_Exercise requirements_
The entries below should be given again exactly, minus their pictures.

_Data section_
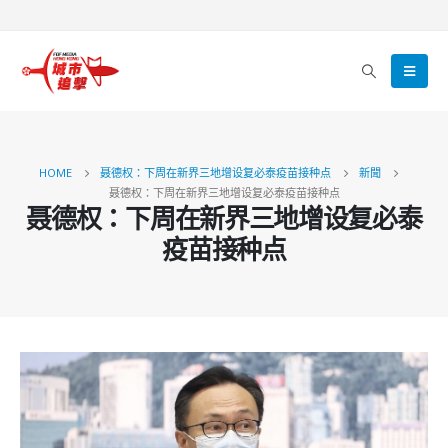
HOME
聂德权：下周在新界三地增设复必泰疫苗接种点
新聞
聂德权：下周在新界三地增设复必泰疫苗接种点
聂德权：下周在新界三地增设复必泰
疫苗接种点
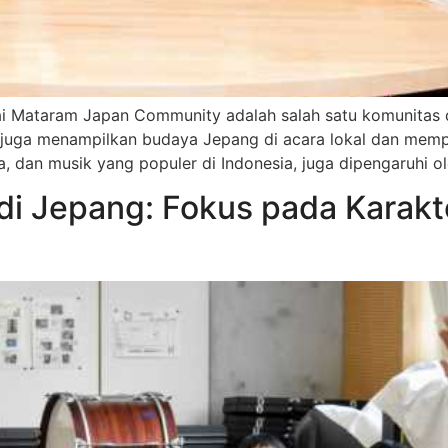
i Mataram Japan Community adalah salah satu komunitas 
 juga menampilkan budaya Jepang di acara lokal dan memprom
, dan musik yang populer di Indonesia, juga dipengaruhi o
 Jepang: Fokus pada Karakter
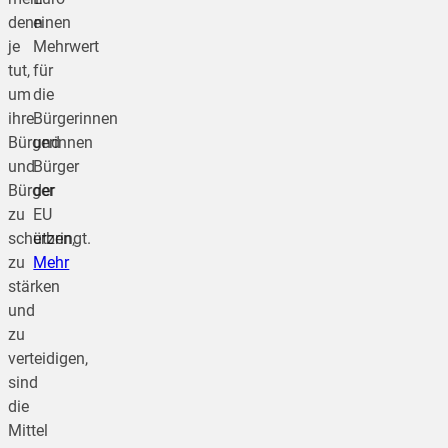
denn
einen
je
Mehrwert
tut,
für
um
die
ihre
Bürgerinnen
Bürgerinnen
und
und
Bürger
Bürger
der
zu
EU
schützen,
erbringt.
zu
Mehr
stärken
und
zu
verteidigen,
sind
die
Mittel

_Answer below_
HOME
聂德权：下周在新界三地增设复必泰疫苗接种点
新聞
聂德权：下周在新界三地增设复必泰疫苗接种点
聂德权：下周在新界三地增设复必泰
疫苗接种点
i Mataram Japan Community adalah salah satu komunitas 
 juga menampilkan budaya Jepang di acara lokal dan memprom
, dan musik yang populer di Indonesia, juga dipengaruhi o
 Jepang: Fokus pada Karakter
denn
einen
je
Mehrwert
tut,
für
um
die
ihre
Bürgerinnen
Bürgerinnen
und
und
Bürger
Bürger
der
zu
EU
schützen,
erbringt.
zu
Mehr
stärken
und
zu
verteidigen,
sind
die
Mittel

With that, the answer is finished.